7. Phaedo
ㅤ幾日も過ぎ、最後の儀礼とばかりに暴行を受けた後、ユークは牢から解放された。
ㅤ監視が名目だろう男たちに付き添われ、見知らぬ廊下を歩いていく。行先は、聞いていない。
ㅤ長い廊下の先には、大きな扉があり、男は二人がかりでその扉を開け放つ。
ㅤあまりの眩しさに、思わずユークは目を覆った。
ㅤざっと見ただけでも、扉の向こうの空間には多数の人間がいた。同種の匂いもした。
ㅤ何かの台の前まで男に引きずられ、そこで彼は放り出される。
ㅤ歩く行為は疎か、立つことすらままならなかった生活のためか、上手く立つことができず、目前の台にもたれ掛かれざるを得なかった。
ㅤ慣れてきた目であたりを見渡すと、そこは──裁判所だった。
ㅤつまり、ここにいる多数の人間や同種たちは、聴衆だということだ。
──見せしめで、処刑されるということか。
ㅤ使わずにいた脳でも、そのぐらいのことは理解できた。
ㅤ周りの人間たちが何を話しているのだろうか、喧騒さだけがぼんやりと耳に届く。開けているには重い瞼を開き、思考を巡らせていく。
ㅤイレアの死を告げられた後、彼は結局何ひとつ答えを出すことができなかった。それゆえに、思考を止めていた。この場に突き出されても、何も浮かぶ気配がない。
ㅤもしかしたら、ここに潜む吸血鬼たちが一斉に暴動を起こし、彼を助けるのではないかという幻想が彼の頭をよぎった。それは、ただ無意味のように感じる。
ㅤ何かを話していたらしい向かい側の男が、ユークの元に歩み寄ってきた。その手に、銀色の杯を持って。
ㅤユークの目前に置かれたその杯からは、ツンと刺すような臭いが漂う。毒だろう。吸血鬼を処刑する際に使われるものだ。

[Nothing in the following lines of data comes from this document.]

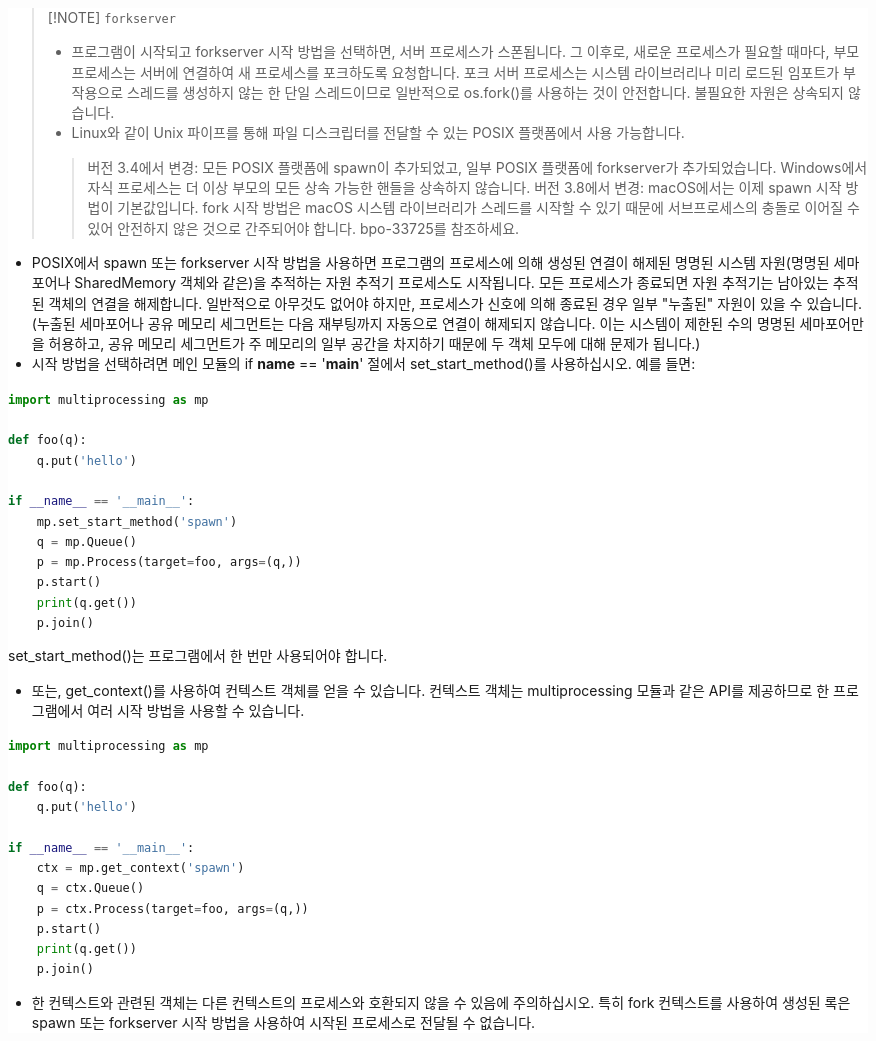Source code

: > [!NOTE] `forkserver`
> 
> - 프로그램이 시작되고 forkserver 시작 방법을 선택하면, 서버 프로세스가 스폰됩니다. 그 이후로, 새로운 프로세스가 필요할 때마다, 부모 프로세스는 서버에 연결하여 새 프로세스를 포크하도록 요청합니다. 포크 서버 프로세스는 시스템 라이브러리나 미리 로드된 임포트가 부작용으로 스레드를 생성하지 않는 한 단일 스레드이므로 일반적으로 os.fork()를 사용하는 것이 안전합니다. 불필요한 자원은 상속되지 않습니다.
> - Linux와 같이 Unix 파이프를 통해 파일 디스크립터를 전달할 수 있는 POSIX 플랫폼에서 사용 가능합니다.
> 
> > 버전 3.4에서 변경: 모든 POSIX 플랫폼에 spawn이 추가되었고, 일부 POSIX 플랫폼에 forkserver가 추가되었습니다. Windows에서 자식 프로세스는 더 이상 부모의 모든 상속 가능한 핸들을 상속하지 않습니다.
> > 버전 3.8에서 변경: macOS에서는 이제 spawn 시작 방법이 기본값입니다. fork 시작 방법은 macOS 시스템 라이브러리가 스레드를 시작할 수 있기 때문에 서브프로세스의 충돌로 이어질 수 있어 안전하지 않은 것으로 간주되어야 합니다. bpo-33725를 참조하세요.

- POSIX에서 spawn 또는 forkserver 시작 방법을 사용하면 프로그램의 프로세스에 의해 생성된 연결이 해제된 명명된 시스템 자원(명명된 세마포어나 SharedMemory 객체와 같은)을 추적하는 자원 추적기 프로세스도 시작됩니다. 모든 프로세스가 종료되면 자원 추적기는 남아있는 추적된 객체의 연결을 해제합니다. 일반적으로 아무것도 없어야 하지만, 프로세스가 신호에 의해 종료된 경우 일부 "누출된" 자원이 있을 수 있습니다. (누출된 세마포어나 공유 메모리 세그먼트는 다음 재부팅까지 자동으로 연결이 해제되지 않습니다. 이는 시스템이 제한된 수의 명명된 세마포어만을 허용하고, 공유 메모리 세그먼트가 주 메모리의 일부 공간을 차지하기 때문에 두 객체 모두에 대해 문제가 됩니다.)
- 시작 방법을 선택하려면 메인 모듈의 if __name__ == '__main__' 절에서 set_start_method()를 사용하십시오. 예를 들면:

```python
import multiprocessing as mp

def foo(q):
    q.put('hello')

if __name__ == '__main__':
    mp.set_start_method('spawn')
    q = mp.Queue()
    p = mp.Process(target=foo, args=(q,))
    p.start()
    print(q.get())
    p.join()
```

set_start_method()는 프로그램에서 한 번만 사용되어야 합니다.

- 또는, get_context()를 사용하여 컨텍스트 객체를 얻을 수 있습니다. 컨텍스트 객체는 multiprocessing 모듈과 같은 API를 제공하므로 한 프로그램에서 여러 시작 방법을 사용할 수 있습니다.

```python
import multiprocessing as mp

def foo(q):
    q.put('hello')

if __name__ == '__main__':
    ctx = mp.get_context('spawn')
    q = ctx.Queue()
    p = ctx.Process(target=foo, args=(q,))
    p.start()
    print(q.get())
    p.join()
```

- 한 컨텍스트와 관련된 객체는 다른 컨텍스트의 프로세스와 호환되지 않을 수 있음에 주의하십시오. 특히 fork 컨텍스트를 사용하여 생성된 록은 spawn 또는 forkserver 시작 방법을 사용하여 시작된 프로세스로 전달될 수 없습니다.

ㅤ言わずもがな、飲め、ということだ。毒というものを目にした彼は、いよいよ死の直前にあるというものの実感を覚え、これまでの人生の追憶へと走る。
ㅤ以前イレアに話したことが思い出されるだけだった。却って、彼女によって想起された、誰かを救う、誰も傷つけないの二つの拮抗が、今更ながらに生じてくる。
ㅤそのどちらかを、断行する大義が、自信が持てない。なぜ、人は──吸血鬼は、そうも簡単に決めることができるのか。
ㅤ杯に目を落とすと、思考が、巡っていく。
ㅤ自身を助けた吸血鬼のことを想う。彼女の良い側面だけを、自身が為そうとしてきたが、結局は誰も救うことはなかった。
ㅤそれでも、救うことも傷つけないことのどちらも諦めることが、ユークにはできなかった。そうしたら、一体これまで死んでいった者たちは、ただの時の流れに翻弄され消えていっただけの存在でしかないのか。自分自身が信じ、進んできたこともまた、ただ消えるだけの存在でしかないのか。
ㅤならば、この場で賛同を──良いものを目指している存在がいると賭けて──募るしかない。それは、この毒杯を仰ぐということだ。
ㅤユークは、中立さを脱せない自身を甘さや弱さだと蔑んでいた。ついぞ、自分の意志を示すことも叶わず、死ぬ目前となった。
ㅤだが、己が信じてきたその甘さや弱さは決してここで途切れない。この毒杯を仰ぐことこそが、彼が残せる唯一の意志だ。
ㅤどこまでも賭けでしかない。自身を助けた吸血鬼も、彼にこのようにしてほしくて助けたわけじゃないはずだ。ここで、無抵抗に誰にも抗わずに死んでいったところで、人間が──吸血鬼たちが闘争を仕掛けるだけかもしれない。
ㅤそれでも、信じ続けるしかなかった。時の流れによって、盛者が死んでいくように、己の意志を賭けることでしか、我々には正しさを証明することができなかったのだ。
ㅤ毒杯を、自身の口元に近づけ、その杯を仰いだ。
ㅤ我々は、永遠なる審判を受ける罪人なのだと、彼は気づいた。